Tinha o nome de Rosa e uma cara que era só olhos – grandes, provavelmente cinzentos, capazes de cegar um pobre com fome. Movia-se com grande à-vontade entre todos aqueles homens, na cara um ar místico digno de Santa Juana de la Cruz. Não parecia ser mulher daquele tipo de ambientes; de igreja, sim, sem dúvida.

Extraordinária a altivez daquela mulher, movendo-se entre as mesas apinhadas de homens, todos a quererem ser servidos por ela, batendo-se por uma palavra sua ou por um olhar, comendo-a com os olhos, ela tão inacessível quanto desejada. Vinha todas as quintas-feiras, depois das onze, quando a casa já estava a rebentar pelas costuras e nessas noites trabalhava-se até muito mais tarde, as bebidas e as mulheres, mesmo as mais velhas e gastas, sempre a saírem.

Frequentava Santa Isabel; sendo nova na comunidade, era estimada por todos; sabia-se que, durante a semana, cumpria um estrito programa de boas obras, visitando os doentes.
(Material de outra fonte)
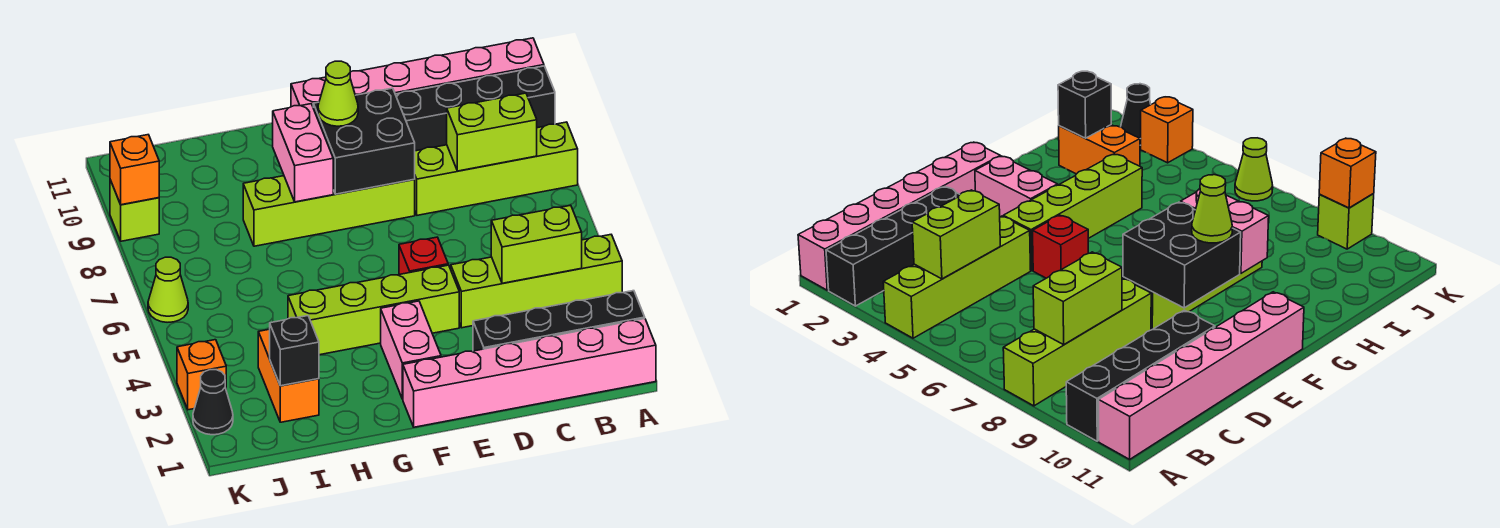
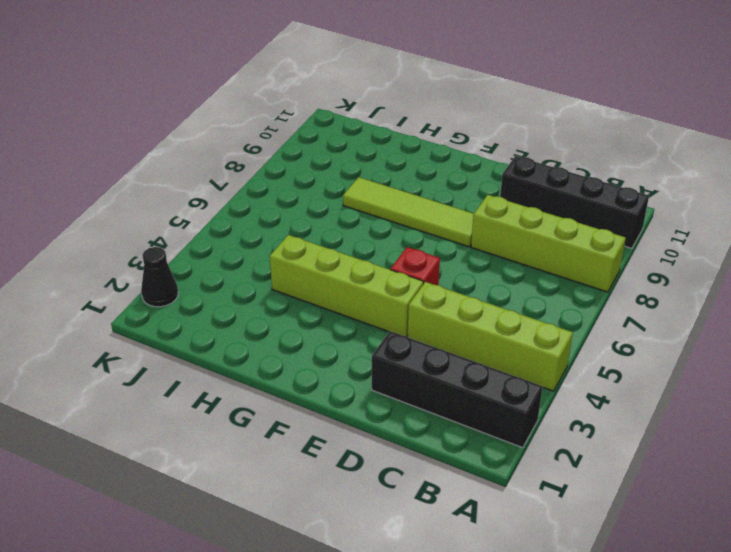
lime tile E8:H8 level 1 -> lime brick E8:H8 level 1
none -> pink brick A1:F1 level 1
none -> pink brick A11:F11 level 1
none -> pink brick F2:F3 level 1

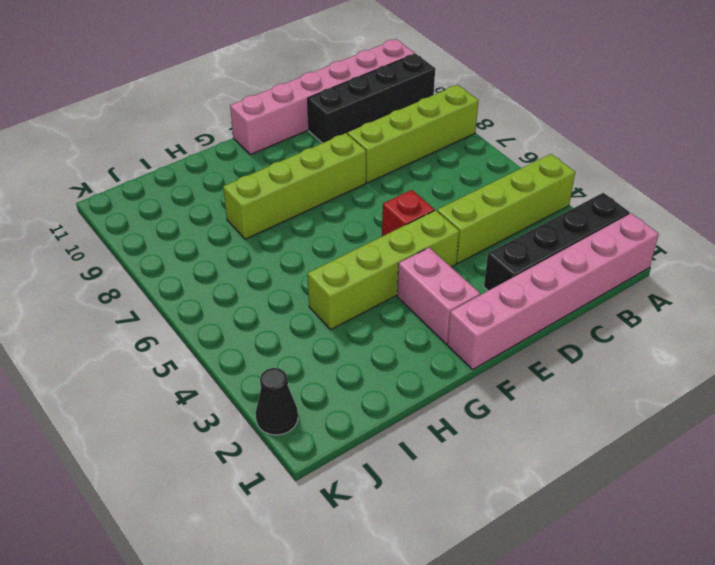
none -> orange brick I2:I3 level 1
none -> orange brick K3 level 1
none -> lime cone K6 level 1

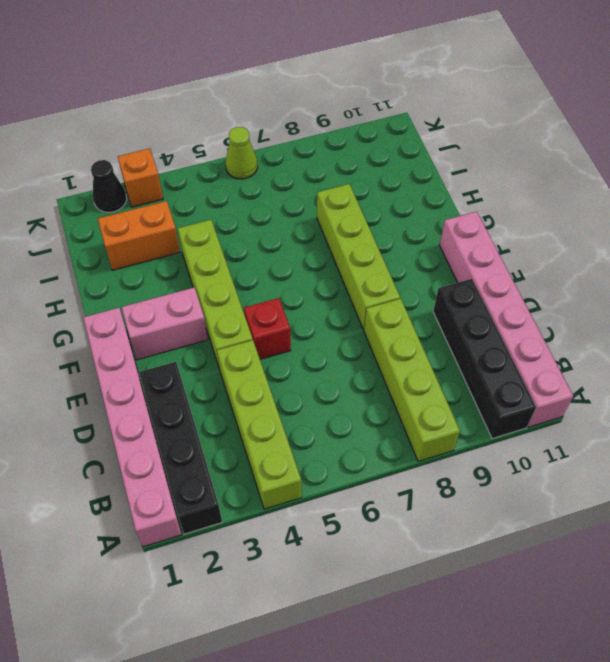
none -> lime brick K9 level 1
none -> lime brick B4:C4 level 2
none -> lime brick B8:C8 level 2

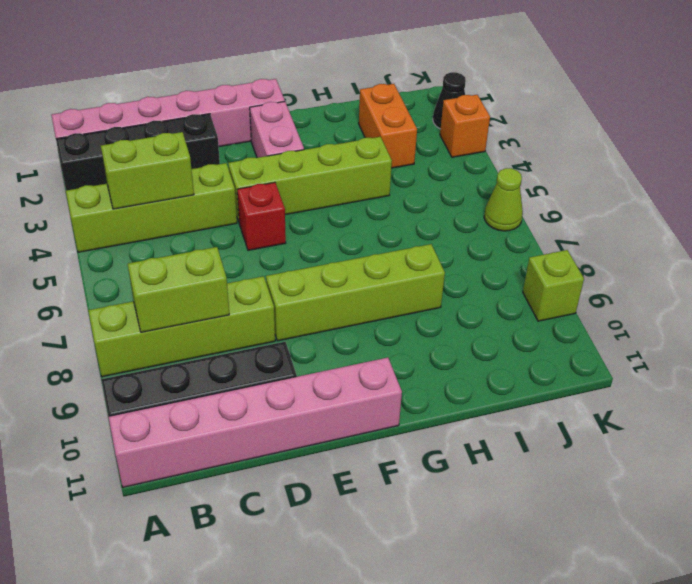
none -> black brick E8:F9 level 2
none -> pink brick G8:G9 level 2
none -> black brick I2 level 2

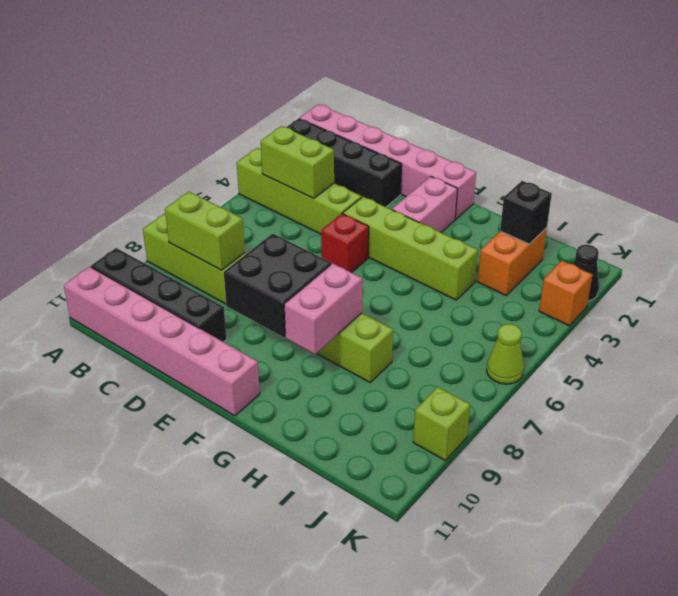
none -> orange brick K9 level 2
none -> lime cone F9 level 3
Fiel ao mandamento de “não saiba a tua mão esquerda o que faz a direita”, guardava recato sobre essa espécie de penitência, que não deixava de intrigar mentes mais analíticas, antes mesmo de o número de doentes (homens) acamados da paróquia ter aumentado duas vezes, uma torpeza a ser desmascarada no futuro.

Chegou a bichanar-se que ela se deitava com eles, os velhos das casas aonde ia, ou lhes mexia por baixo dos cobertores e até se falava de quanto recebia por cada visita e de coisas que lhe davam e das propostas para lhe porem casa, comentários a que ela respondia encolhendo os ombros, sem dizer nada, cada um ficando no que lhe parecia. Que, em boa verdade, até eu, depois de a ver, tenho a certeza de que, mesmo velho, só um cego não se quereria deitar no mar daqueles olhos, inquestionavelmente verdes para uns, para outros sem dúvida azuis, nem que fosse para neles se perder.
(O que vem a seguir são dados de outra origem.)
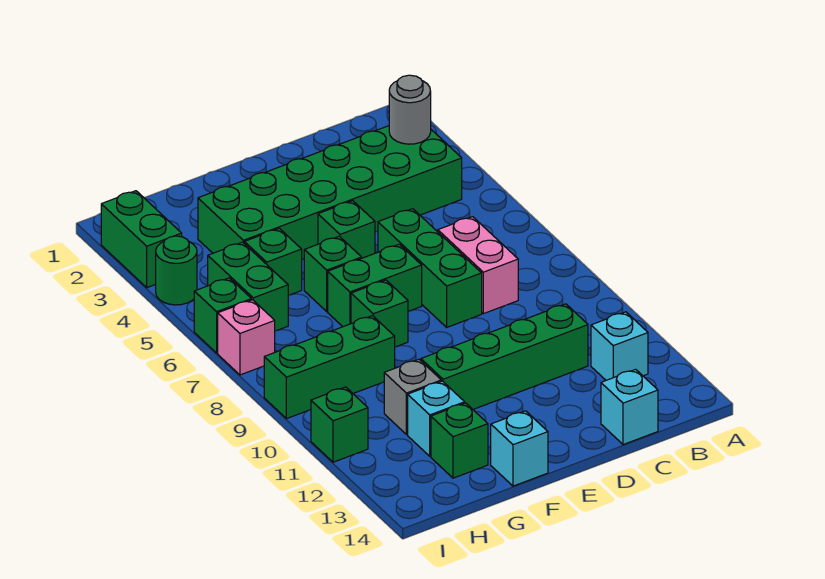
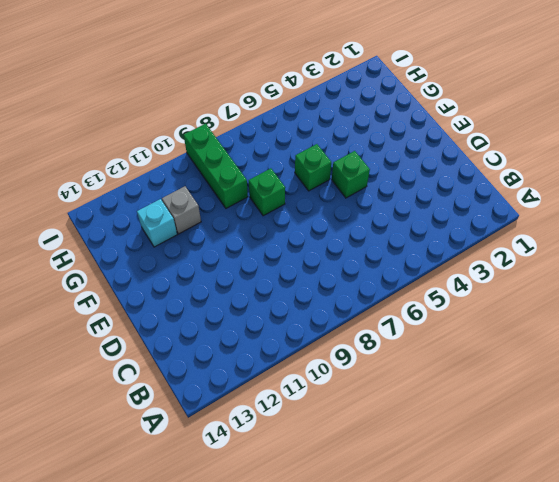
none -> green brick B3:G4 level 1
none -> cyan brick B12 level 1
none -> pink brick C7:C8 level 1

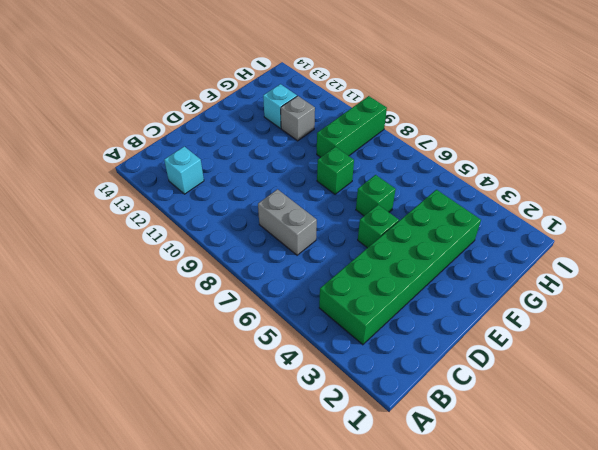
grey brick C7:C8 level 1 -> pink brick C7:C8 level 1
none -> green brick C11:F11 level 1
none -> cyan brick C14 level 1
none -> green brick D6:D8 level 1

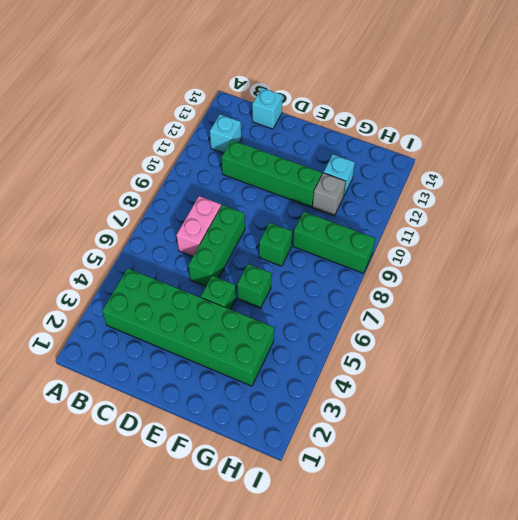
none -> green brick E7:F7 level 1
none -> cyan brick F14 level 1
none -> green brick G5 level 1

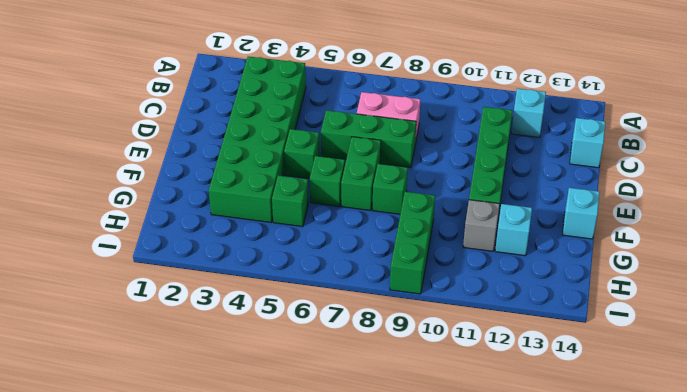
none -> green brick G13 level 1
none -> green brick H5:H6 level 1
none -> green brick I2:I3 level 1

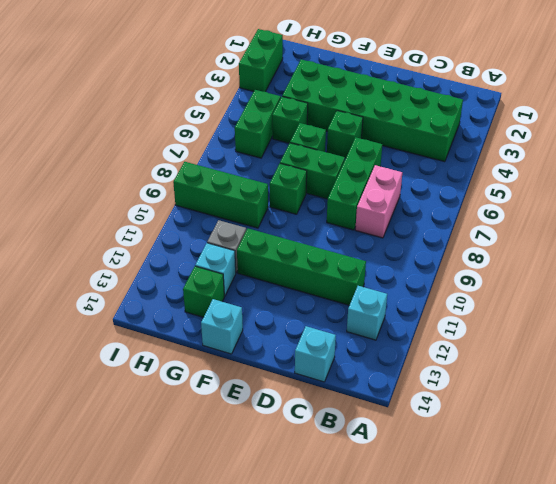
none -> green round brick I4 level 1
none -> green brick I6 level 1
none -> pink brick I7 level 1

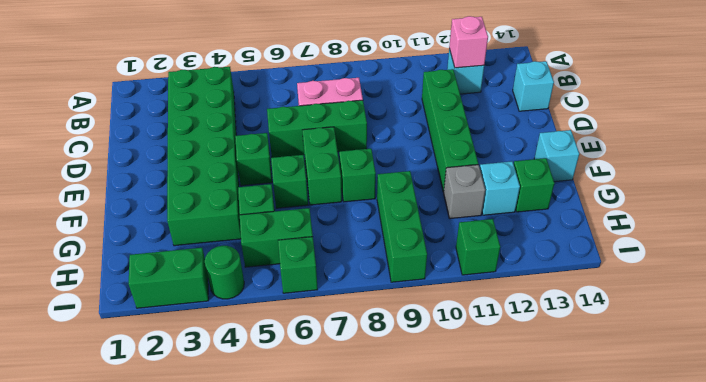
pink brick B12 level 2 -> pink brick I7 level 1
none -> grey round brick B3 level 2

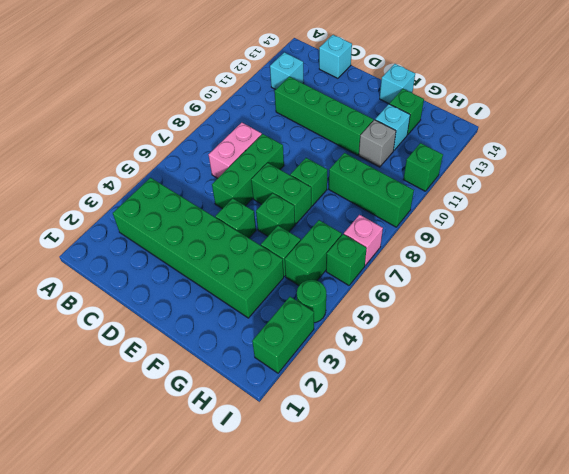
none -> grey round brick B3 level 2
Que nada disso, confessava-me o "padre" Agostinho, à saída do Lindoso naquela quinta-feira: ela ia às casas dos velhos para lhes fazer companhia, se já não podiam sair de casa, a dar-lhes conversa, com a bênção da família chegada, num caso ou noutro a ler-lhes as passagens dos seus romances preferidos ou de algum velho livro de religião, tudo – sempre – na maior decência; se tanto, uma carícia nas costas da mão, descendo do pulso até à ponta dos dedos, ou uns afagos por cima da roupa de quarto aos acamados, mas sempre – ele podia jurá-lo – na maior pureza de actos e pensamentos.
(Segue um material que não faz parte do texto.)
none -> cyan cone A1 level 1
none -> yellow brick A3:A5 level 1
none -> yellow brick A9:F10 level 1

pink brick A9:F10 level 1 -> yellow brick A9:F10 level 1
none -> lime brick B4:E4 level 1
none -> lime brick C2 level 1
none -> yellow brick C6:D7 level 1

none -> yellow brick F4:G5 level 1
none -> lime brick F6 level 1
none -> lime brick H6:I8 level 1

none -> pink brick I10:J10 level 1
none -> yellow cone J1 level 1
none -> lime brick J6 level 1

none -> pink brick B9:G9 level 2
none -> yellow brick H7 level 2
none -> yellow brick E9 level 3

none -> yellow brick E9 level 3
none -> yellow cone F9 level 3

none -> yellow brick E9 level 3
Num excesso de intimidade, foi explícito sobre os seus planos de vida a dois, com ela, no recato de Santa Rosa do Douro, ou do Zêzere, não estou certo; senão, que se havia de matar. Na despedida, perguntou-me pelo Guedes, se sempre o tinha encontrado, para acrescentar com a dignidade e convicção possíveis num bêbado: “Depois de te falar dele, da outra vez, soube cá umas coisas do tipo, que espero sejam mentira; se não, vai ser muito mau para ele. Palavra de Agostinho.”